Example 3-7 is a standalone DTD for biographies like the one shown in Example 2-5 of the last chapter. Notice that not everything it declares is actually present in Example 2-5. That's often the case with narrative documents. For instance, not all web pages contain unordered lists, but the XHTML DTD still needs to declare the ul element for those XHTML documents that do include them. Also, notice that a few attributes present in Example 2-5 have been made into fixed defaults here.
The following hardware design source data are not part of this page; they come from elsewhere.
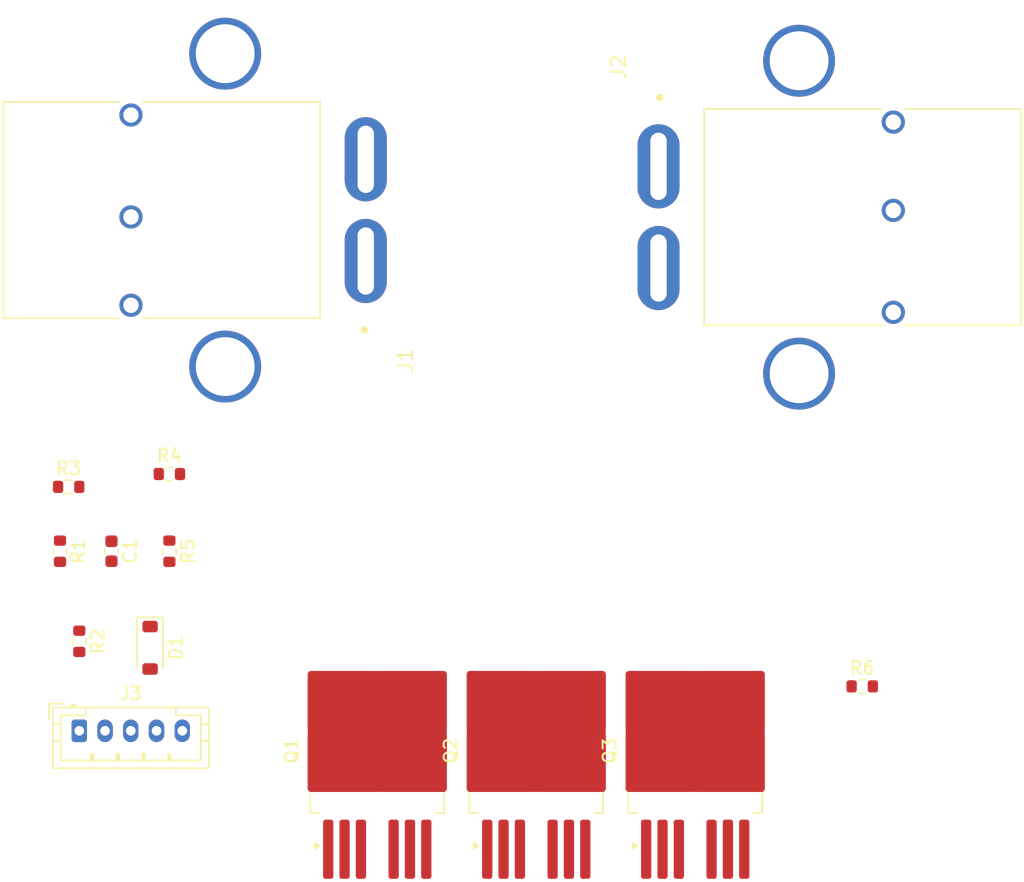
<source format=kicad_pcb>
(kicad_pcb
	(version 20240108)
	(generator "pcbnew")
	(generator_version "8.0")
	(general
		(thickness 1.6)
		(legacy_teardrops no)
	)
	(paper "A4")
	(layers
		(0 "F.Cu" signal)
		(31 "B.Cu" signal)
		(32 "B.Adhes" user "B.Adhesive")
		(33 "F.Adhes" user "F.Adhesive")
		(34 "B.Paste" user)
		(35 "F.Paste" user)
		(36 "B.SilkS" user "B.Silkscreen")
		(37 "F.SilkS" user "F.Silkscreen")
		(38 "B.Mask" user)
		(39 "F.Mask" user)
		(40 "Dwgs.User" user "User.Drawings")
		(41 "Cmts.User" user "User.Comments")
		(42 "Eco1.User" user "User.Eco1")
		(43 "Eco2.User" user "User.Eco2")
		(44 "Edge.Cuts" user)
		(45 "Margin" user)
		(46 "B.CrtYd" user "B.Courtyard")
		(47 "F.CrtYd" user "F.Courtyard")
		(48 "B.Fab" user)
		(49 "F.Fab" user)
		(50 "User.1" user)
		(51 "User.2" user)
		(52 "User.3" user)
		(53 "User.4" user)
		(54 "User.5" user)
		(55 "User.6" user)
		(56 "User.7" user)
		(57 "User.8" user)
		(58 "User.9" user)
	)
	(setup
		(pad_to_mask_clearance 0)
		(allow_soldermask_bridges_in_footprints no)
		(pcbplotparams
			(layerselection 0x00010fc_ffffffff)
			(plot_on_all_layers_selection 0x0000000_00000000)
			(disableapertmacros no)
			(usegerberextensions no)
			(usegerberattributes yes)
			(usegerberadvancedattributes yes)
			(creategerberjobfile yes)
			(dashed_line_dash_ratio 12.000000)
			(dashed_line_gap_ratio 3.000000)
			(svgprecision 4)
			(plotframeref no)
			(viasonmask no)
			(mode 1)
			(useauxorigin no)
			(hpglpennumber 1)
			(hpglpenspeed 20)
			(hpglpendiameter 15.000000)
			(pdf_front_fp_property_popups yes)
			(pdf_back_fp_property_popups yes)
			(dxfpolygonmode yes)
			(dxfimperialunits yes)
			(dxfusepcbnewfont yes)
			(psnegative no)
			(psa4output no)
			(plotreference yes)
			(plotvalue yes)
			(plotfptext yes)
			(plotinvisibletext no)
			(sketchpadsonfab no)
			(subtractmaskfromsilk no)
			(outputformat 1)
			(mirror no)
			(drillshape 1)
			(scaleselection 1)
			(outputdirectory "")
		)
	)
	(net 0 "")
	(net 1 "/SW")
	(net 2 "Net-(C1-Pad1)")
	(net 3 "-BATT")
	(net 4 "+BATT")
	(net 5 "-VOUT")
	(net 6 "/NC")
	(net 7 "/+LED")
	(net 8 "/NO")
	(footprint "Resistor_SMD:R_0603_1608Metric" (layer "F.Cu") (at 116.675 124))
	(footprint "Package_TO_SOT_SMD:TO-263-6" (layer "F.Cu") (at 140.65 144.5 90))
	(footprint "Diode_SMD:D_SOD-123" (layer "F.Cu") (at 123 136.5 -90))
	(footprint "Package_TO_SOT_SMD:TO-263-6" (layer "F.Cu") (at 153 144.5 90))
	(footprint "Connector_JST:JST_PH_B5B-PH-K_1x05_P2.00mm_Vertical" (layer "F.Cu") (at 117.5 142.95))
	(footprint "Resistor_SMD:R_0603_1608Metric" (layer "F.Cu") (at 116 129 -90))
	(footprint "Resistor_SMD:R_0603_1608Metric" (layer "F.Cu") (at 124.5 123))
	(footprint "ASMPR45_1X2_RK:APP_ASMPR45-1X2-RK" (layer "F.Cu") (at 139.755 106.45 90))
	(footprint "Resistor_SMD:R_0603_1608Metric" (layer "F.Cu") (at 124.5 129 -90))
	(footprint "Capacitor_SMD:C_0603_1608Metric" (layer "F.Cu") (at 120 129 -90))
	(footprint "Resistor_SMD:R_0603_1608Metric" (layer "F.Cu") (at 117.5 136 -90))
	(footprint "ASMPR45_1X2_RK:APP_ASMPR45-1X2-RK" (layer "F.Cu") (at 162.5 99.1 -90))
	(footprint "Resistor_SMD:R_0603_1608Metric" (layer "F.Cu") (at 178.325 139.5))
	(footprint "Package_TO_SOT_SMD:TO-263-6" (layer "F.Cu") (at 165.35 144.5 90))
)

</source>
Example 3-7. A narrative-oriented DTD for biographies

<!ATTLIST biography xmlns:xlink CDATA #FIXED
                                       "http://www.w3.org/1999/xlink">
     
<!ELEMENT person (first_name, last_name)>
<!-- Birth and death dates are given in the form yyyy/mm/dd -->
<!ATTLIST person born CDATA #IMPLIED
                 died CDATA #IMPLIED>
     
<!ELEMENT date   (month, day, year)>
<!ELEMENT month  (#PCDATA)>
<!ELEMENT day    (#PCDATA)>
<!ELEMENT year   (#PCDATA)>
     
<!-- xlink:href must contain a URL.-->
<!ATTLIST emphasize xlink:type (simple) #IMPLIED
                    xlink:href CDATA   #IMPLIED>
     
<!ELEMENT profession (#PCDATA)>
<!ELEMENT footnote   (#PCDATA)>
     
<!-- The source is given according to the Chicago Manual of Style
     citation conventions -->
<!ATTLIST footnote source CDATA #REQUIRED>
     
<!ELEMENT first_name (#PCDATA)>
<!ELEMENT last_name  (#PCDATA)>
     
<!ELEMENT image EMPTY>
<!ATTLIST image source CDATA   #REQUIRED
                width  NMTOKEN #REQUIRED
                height NMTOKEN #REQUIRED
                ALT    CDATA   #IMPLIED
>
<!ENTITY % top_level "( #PCDATA | image | paragraph | definition 
                      | person | profession | emphasize | last_name
                      | first_name | footnote | date )*">
     
<!ELEMENT paragraph  %top_level; >
<!ELEMENT definition %top_level; >
<!ELEMENT emphasize  %top_level; >
<!ELEMENT biography  %top_level; >

The root biography element has a classic mixed-content declaration. Since there are several elements that can contain other elements in a fairly unpredictable fashion, we group all the possible top-level elements (elements that appear as immediate children of the root element) in a single top_level entity reference. Then we can make all of them potential children of each other in a straightforward way. This also makes it much easier to add new elements in the future. That's important since this one small example is almost certainly not broad enough to cover all possible biographies.